Note: if you have formatting issues, please let me know; I’m trying to embed the interactive charts, but have had issues with them in the past. They may go away without notice.
– Barry Ritholtz asks – How bad is housing?
– The Wall Street Journal says: Why It’s Time to Buy
What does all of that mean if you’re trying to figure out what’s happening in the Charlottesville, Virginia real estate market?
Let’s look at the data for homes placed under contract in the Charlottesville MSA*. Homes place under contract gives the best “real time/what’s happening now insight ino the Charlottesville real estate market.
What I’m seeing:
– There is no consistency in the market, except for a few truisms.
– Things that shouldn’t sell do.
– Things that should sell don’t.
– Buyers are buying with minimum 5 to 7 year time frames in mind, and many are looking for 10 – 15 years.
– Buyers are being very selective, because they can be.

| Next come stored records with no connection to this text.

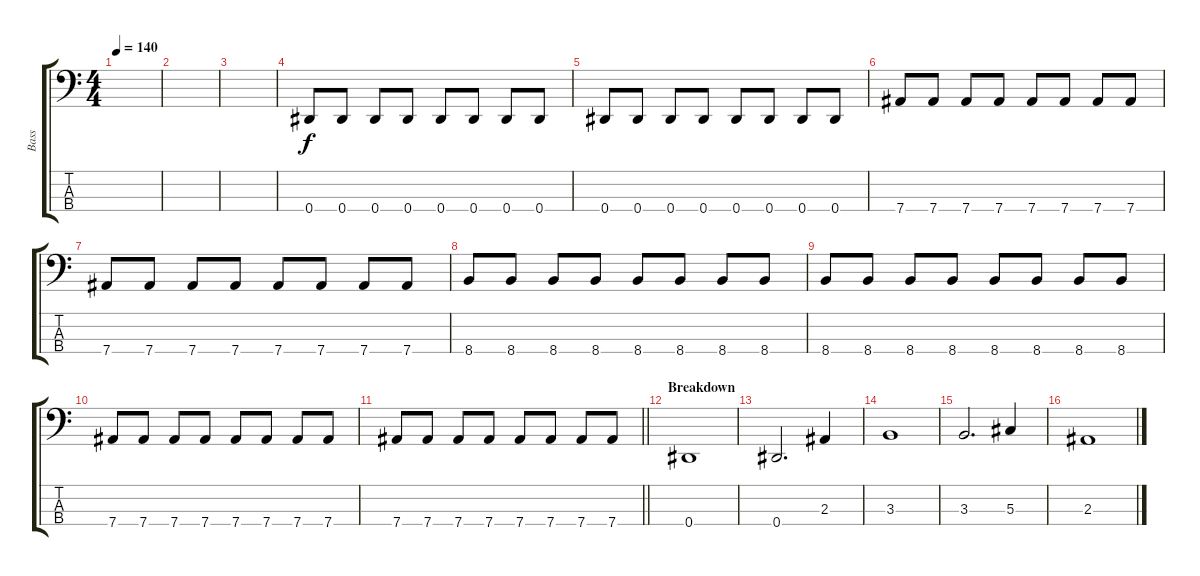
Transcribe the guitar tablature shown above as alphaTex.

\track ("Bass" "Bass") {instrument electricbassfinger}
\staff {score tabs}
\tuning (Gb2 Db2 Ab1 Eb1) {hide}
\ts (4 4)
\tempo 140
\clef f4
\ks c
|
|
|
0.4.8{volume 16} 0.4.8 0.4.8 0.4.8 0.4.8 0.4.8 0.4.8 0.4.8 |
0.4.8 0.4.8 0.4.8 0.4.8 0.4.8 0.4.8 0.4.8 0.4.8 |
7.4.8 7.4.8 7.4.8 7.4.8 7.4.8 7.4.8 7.4.8 7.4.8 |
7.4.8 7.4.8 7.4.8 7.4.8 7.4.8 7.4.8 7.4.8 7.4.8 |
8.4.8 8.4.8 8.4.8 8.4.8 8.4.8 8.4.8 8.4.8 8.4.8 |
8.4.8 8.4.8 8.4.8 8.4.8 8.4.8 8.4.8 8.4.8 8.4.8 |
7.4.8 7.4.8 7.4.8 7.4.8 7.4.8 7.4.8 7.4.8 7.4.8 |
\barLineRight lightlight
7.4.8 7.4.8 7.4.8 7.4.8 7.4.8 7.4.8 7.4.8 7.4.8 |
\section ("" "Breakdown")
0.4.1 |
0.4.2{d} 2.3.4 |
3.3.1 |
3.3.2{d} 5.3.4 |
2.3.1
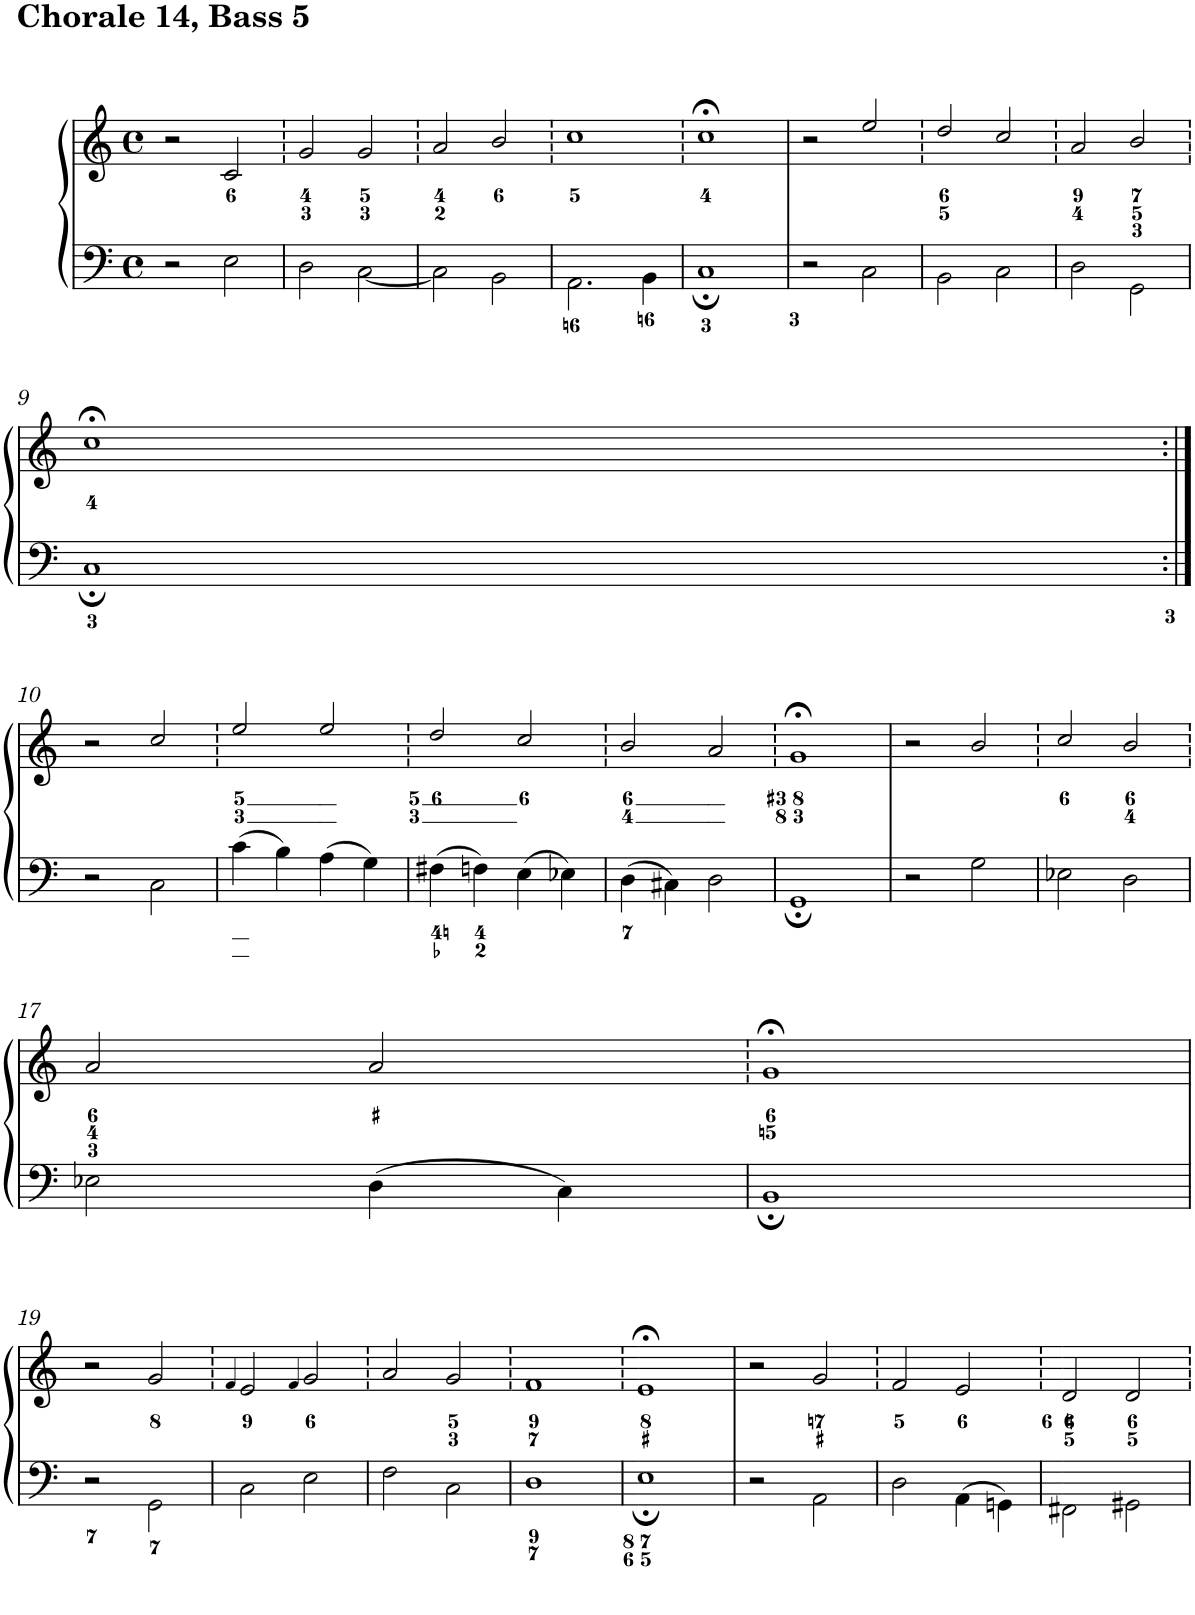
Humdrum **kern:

**kern	**kern
*part1	*part1
*staff2	*staff1
*I"Piano	*
*I'Pno.	*
*clefF4	*clefG2
*k[]	*k[]
*M4/4	*M4/4
*met(c)	*met(c)
=1	=1
2r	2r
2E\	2c/
=2	=2
2D\	2g/
[<2C\	2g/
=3	=3
2C\]	2a/
2BB\	2b/
=4	=4
2.AA\	1cc
4BB\	.
=5	=5
1C;	1cc;<
=6	=6
2r	2r
2C\	2ee/
=7	=7
2BB\	2dd/
2C\	2cc/
=8	=8
2D\	2a/
2GG\	2b/
!!LO:LB:g=z
=9	=9
1C;	1cc;<
!!LO:LB:g=z
=10:|!	=10:|!
2r	2r
2C\	2cc/
=11	=11
4c\	2ee/
4B\	.
4A\	2ee/
4G\	.
=12	=12
4F#X\	2dd/
4Fn\	.
4E\	2cc/
4E-X\	.
=13	=13
4D\	2b/
4C#X\	.
2D\	2a/
=14	=14
1GG;	1g;<
=15	=15
2r	2r
2G\	2b/
=16	=16
2E-X\	2cc/
2D\	2b/
!!LO:LB:g=z
=17	=17
2E-X\	2a/
4D\	2a/
4C\	.
=18	=18
1BB;	1g;<
!!LO:LB:g=z
=19	=19
2r	2r
2GG\	2g/
=20	=20
.	4qf/
2C\	2e/
.	4qf/
2E\	2g/
=21	=21
2F\	2a/
2C\	2g/
=22	=22
1D	1f
=23	=23
1E;	1e;<
=24	=24
2r	2r
2AA\	2g/
=25	=25
2D\	2f/
4AA\	2e/
4GGn\	.
=26	=26
2FF#X\	2d/
2GG#X\	2d/
=	=
*-	*-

– Some buyers are looking for attached homes that have little to no maintenance; but … high HOA fees are deterring buyers. $200+/month is not a good thing (usually).
– Properties must be priced right in order to have a good chance of selling.
– Properties must be in as close to perfect condition in order to solicit the best offers from those seeking to (and many are) pay a fair value.
– Price + Condition = Good chance of selling.
– Sometimes the price is right, the condition is right, but the buyer just isn’t there. yet.
– Market capitulation isn’t quite here yet.
– Inconsistency rules.
Looking at the number of single family homes placed/marked in the MLS as under contract:
* Using the Charlottesville Area MLS, which is either “good enough” and/or “the best we have”. I tend to trust it about 85%-90% of the time; it tends to have about 90% of the real estate transactions in the Charlottesville MSA**. The single greatest reason for data inaccuracies are the real estate agents entering the data.
** Charlottesville MSA is Charlottesville, Albemarle, Fluvanna, Greene, Nelson and sometimes Louisa, which isn’t technically in our MSA, but sometimes sort of is in practice.
***Properties placed under contract – we have no way to match up (unless one were to manually verify each property record) whether individual contracts written equate into closed transactions. My experience says that ~80% of contracts written ultimately close; but there is also no way to see (without manually … ) whether 123 Main Street had three contracts on it before it closed.